§ **EXERCISE**
Please copy everything in the listing below from the line containing "### Mocnina relace" down to the end of the listing, keeping each line unchanged.

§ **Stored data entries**
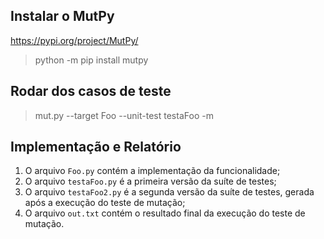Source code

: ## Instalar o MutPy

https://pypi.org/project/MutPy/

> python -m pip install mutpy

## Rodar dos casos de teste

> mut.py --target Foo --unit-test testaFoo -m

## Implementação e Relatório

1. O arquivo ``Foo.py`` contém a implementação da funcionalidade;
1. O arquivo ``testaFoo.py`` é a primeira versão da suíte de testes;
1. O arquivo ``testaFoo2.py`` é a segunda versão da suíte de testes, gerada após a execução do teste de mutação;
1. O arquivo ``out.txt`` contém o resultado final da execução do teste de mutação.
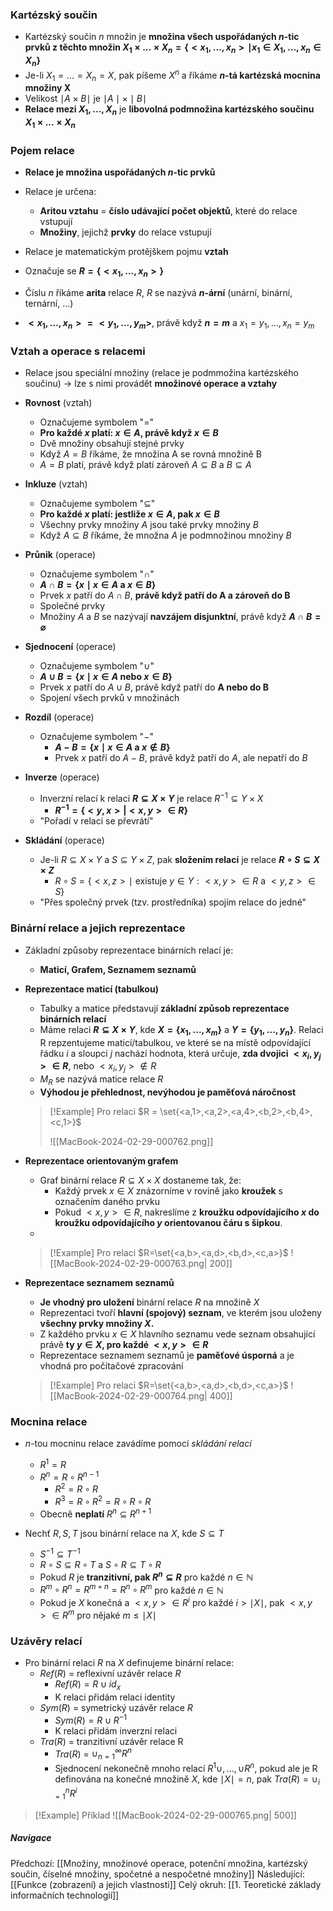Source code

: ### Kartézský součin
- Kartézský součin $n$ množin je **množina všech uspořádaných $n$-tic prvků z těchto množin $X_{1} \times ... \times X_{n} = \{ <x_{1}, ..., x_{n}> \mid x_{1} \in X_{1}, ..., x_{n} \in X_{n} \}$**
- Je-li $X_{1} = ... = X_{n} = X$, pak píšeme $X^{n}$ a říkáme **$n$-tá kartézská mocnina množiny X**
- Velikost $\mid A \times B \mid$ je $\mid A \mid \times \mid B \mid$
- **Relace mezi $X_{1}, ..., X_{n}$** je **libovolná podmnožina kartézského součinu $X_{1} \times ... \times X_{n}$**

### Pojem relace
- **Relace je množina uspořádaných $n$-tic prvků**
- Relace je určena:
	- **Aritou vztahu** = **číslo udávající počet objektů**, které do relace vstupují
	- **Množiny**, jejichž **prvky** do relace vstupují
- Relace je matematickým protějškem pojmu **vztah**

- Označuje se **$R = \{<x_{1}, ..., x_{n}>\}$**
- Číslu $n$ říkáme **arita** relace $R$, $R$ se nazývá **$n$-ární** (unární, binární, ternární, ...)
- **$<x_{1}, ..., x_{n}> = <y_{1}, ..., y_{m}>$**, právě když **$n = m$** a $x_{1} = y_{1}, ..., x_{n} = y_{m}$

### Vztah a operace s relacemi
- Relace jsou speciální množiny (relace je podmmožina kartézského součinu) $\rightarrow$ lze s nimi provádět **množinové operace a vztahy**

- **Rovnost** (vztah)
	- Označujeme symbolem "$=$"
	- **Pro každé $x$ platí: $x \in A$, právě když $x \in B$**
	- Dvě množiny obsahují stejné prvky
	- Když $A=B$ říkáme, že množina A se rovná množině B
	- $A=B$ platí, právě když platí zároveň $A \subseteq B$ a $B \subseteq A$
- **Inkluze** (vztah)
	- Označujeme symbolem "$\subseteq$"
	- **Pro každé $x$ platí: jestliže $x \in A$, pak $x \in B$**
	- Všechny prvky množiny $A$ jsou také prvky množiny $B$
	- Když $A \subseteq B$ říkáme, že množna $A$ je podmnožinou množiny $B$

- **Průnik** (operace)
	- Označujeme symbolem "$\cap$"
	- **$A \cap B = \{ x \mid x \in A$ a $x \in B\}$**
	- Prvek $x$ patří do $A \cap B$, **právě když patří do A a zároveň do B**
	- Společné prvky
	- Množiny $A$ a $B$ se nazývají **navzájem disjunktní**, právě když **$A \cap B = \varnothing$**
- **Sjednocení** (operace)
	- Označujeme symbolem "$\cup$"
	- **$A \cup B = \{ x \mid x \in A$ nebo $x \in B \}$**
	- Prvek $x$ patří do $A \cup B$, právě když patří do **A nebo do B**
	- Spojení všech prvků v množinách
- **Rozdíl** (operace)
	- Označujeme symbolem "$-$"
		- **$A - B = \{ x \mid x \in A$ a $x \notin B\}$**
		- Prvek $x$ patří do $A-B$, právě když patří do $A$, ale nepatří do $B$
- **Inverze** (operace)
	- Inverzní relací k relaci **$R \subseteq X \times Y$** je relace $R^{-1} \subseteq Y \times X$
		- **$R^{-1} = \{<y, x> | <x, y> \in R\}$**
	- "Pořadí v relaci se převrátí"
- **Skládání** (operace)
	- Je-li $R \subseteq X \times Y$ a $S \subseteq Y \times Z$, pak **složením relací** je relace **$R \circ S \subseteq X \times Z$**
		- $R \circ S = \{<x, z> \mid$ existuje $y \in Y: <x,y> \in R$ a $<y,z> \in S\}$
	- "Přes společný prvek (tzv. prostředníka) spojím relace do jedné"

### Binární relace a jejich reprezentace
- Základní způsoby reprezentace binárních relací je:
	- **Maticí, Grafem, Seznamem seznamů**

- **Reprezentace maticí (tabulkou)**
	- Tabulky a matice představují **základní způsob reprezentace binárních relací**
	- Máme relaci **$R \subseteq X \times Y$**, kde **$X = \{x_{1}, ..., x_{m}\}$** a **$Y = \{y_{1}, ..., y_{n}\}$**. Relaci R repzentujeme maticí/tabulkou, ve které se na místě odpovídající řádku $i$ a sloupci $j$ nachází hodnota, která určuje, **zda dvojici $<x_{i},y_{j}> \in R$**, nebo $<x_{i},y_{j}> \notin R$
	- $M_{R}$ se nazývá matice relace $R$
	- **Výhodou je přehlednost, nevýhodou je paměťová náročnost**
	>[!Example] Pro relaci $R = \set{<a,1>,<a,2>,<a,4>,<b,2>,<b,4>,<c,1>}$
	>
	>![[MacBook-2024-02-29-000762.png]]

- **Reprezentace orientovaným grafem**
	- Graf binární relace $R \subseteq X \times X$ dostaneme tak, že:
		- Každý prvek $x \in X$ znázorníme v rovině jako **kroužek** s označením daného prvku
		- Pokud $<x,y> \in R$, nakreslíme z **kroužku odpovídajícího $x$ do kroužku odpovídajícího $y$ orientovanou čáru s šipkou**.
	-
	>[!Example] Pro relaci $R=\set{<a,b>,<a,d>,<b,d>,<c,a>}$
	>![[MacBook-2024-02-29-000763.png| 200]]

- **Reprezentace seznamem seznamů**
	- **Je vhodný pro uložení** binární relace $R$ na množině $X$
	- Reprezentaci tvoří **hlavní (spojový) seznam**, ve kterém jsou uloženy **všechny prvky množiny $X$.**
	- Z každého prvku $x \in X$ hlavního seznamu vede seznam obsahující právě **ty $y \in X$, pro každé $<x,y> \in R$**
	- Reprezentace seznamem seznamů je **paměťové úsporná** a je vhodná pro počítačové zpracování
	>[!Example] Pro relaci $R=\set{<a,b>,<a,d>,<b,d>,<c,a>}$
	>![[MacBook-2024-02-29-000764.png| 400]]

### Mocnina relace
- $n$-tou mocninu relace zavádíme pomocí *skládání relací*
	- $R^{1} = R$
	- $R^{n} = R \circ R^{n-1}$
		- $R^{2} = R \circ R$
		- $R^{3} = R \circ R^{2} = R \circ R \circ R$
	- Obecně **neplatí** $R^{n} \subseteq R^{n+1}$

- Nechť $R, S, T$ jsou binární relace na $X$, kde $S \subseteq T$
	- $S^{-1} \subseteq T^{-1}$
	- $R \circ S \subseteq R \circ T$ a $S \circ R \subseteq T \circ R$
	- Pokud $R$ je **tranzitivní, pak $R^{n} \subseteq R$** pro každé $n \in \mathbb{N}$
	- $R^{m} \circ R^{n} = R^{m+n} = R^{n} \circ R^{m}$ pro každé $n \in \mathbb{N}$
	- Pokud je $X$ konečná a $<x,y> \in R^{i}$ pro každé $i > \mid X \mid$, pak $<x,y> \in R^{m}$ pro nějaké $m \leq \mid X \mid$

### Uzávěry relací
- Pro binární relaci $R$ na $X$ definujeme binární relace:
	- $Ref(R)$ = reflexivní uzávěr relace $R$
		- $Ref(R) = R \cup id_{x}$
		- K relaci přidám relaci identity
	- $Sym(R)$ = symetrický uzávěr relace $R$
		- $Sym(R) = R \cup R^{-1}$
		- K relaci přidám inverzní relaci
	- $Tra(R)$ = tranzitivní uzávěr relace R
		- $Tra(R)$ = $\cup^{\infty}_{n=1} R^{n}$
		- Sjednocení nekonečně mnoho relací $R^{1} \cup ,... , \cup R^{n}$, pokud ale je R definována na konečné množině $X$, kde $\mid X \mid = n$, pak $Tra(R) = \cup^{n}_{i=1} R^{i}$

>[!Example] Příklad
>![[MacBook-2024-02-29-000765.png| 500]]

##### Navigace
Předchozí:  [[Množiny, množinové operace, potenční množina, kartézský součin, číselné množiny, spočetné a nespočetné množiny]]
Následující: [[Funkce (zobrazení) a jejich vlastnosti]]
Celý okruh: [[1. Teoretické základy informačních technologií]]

§ **SOLUTION TO THIS PROBLEM**
### Mocnina relace
- $n$-tou mocninu relace zavádíme pomocí *skládání relací*
	- $R^{1} = R$
	- $R^{n} = R \circ R^{n-1}$
		- $R^{2} = R \circ R$
		- $R^{3} = R \circ R^{2} = R \circ R \circ R$
	- Obecně **neplatí** $R^{n} \subseteq R^{n+1}$

- Nechť $R, S, T$ jsou binární relace na $X$, kde $S \subseteq T$
	- $S^{-1} \subseteq T^{-1}$
	- $R \circ S \subseteq R \circ T$ a $S \circ R \subseteq T \circ R$
	- Pokud $R$ je **tranzitivní, pak $R^{n} \subseteq R$** pro každé $n \in \mathbb{N}$
	- $R^{m} \circ R^{n} = R^{m+n} = R^{n} \circ R^{m}$ pro každé $n \in \mathbb{N}$
	- Pokud je $X$ konečná a $<x,y> \in R^{i}$ pro každé $i > \mid X \mid$, pak $<x,y> \in R^{m}$ pro nějaké $m \leq \mid X \mid$

### Uzávěry relací
- Pro binární relaci $R$ na $X$ definujeme binární relace:
	- $Ref(R)$ = reflexivní uzávěr relace $R$
		- $Ref(R) = R \cup id_{x}$
		- K relaci přidám relaci identity
	- $Sym(R)$ = symetrický uzávěr relace $R$
		- $Sym(R) = R \cup R^{-1}$
		- K relaci přidám inverzní relaci
	- $Tra(R)$ = tranzitivní uzávěr relace R
		- $Tra(R)$ = $\cup^{\infty}_{n=1} R^{n}$
		- Sjednocení nekonečně mnoho relací $R^{1} \cup ,... , \cup R^{n}$, pokud ale je R definována na konečné množině $X$, kde $\mid X \mid = n$, pak $Tra(R) = \cup^{n}_{i=1} R^{i}$

>[!Example] Příklad
>![[MacBook-2024-02-29-000765.png| 500]]

##### Navigace
Předchozí:  [[Množiny, množinové operace, potenční množina, kartézský součin, číselné množiny, spočetné a nespočetné množiny]]
Následující: [[Funkce (zobrazení) a jejich vlastnosti]]
Celý okruh: [[1. Teoretické základy informačních technologií]]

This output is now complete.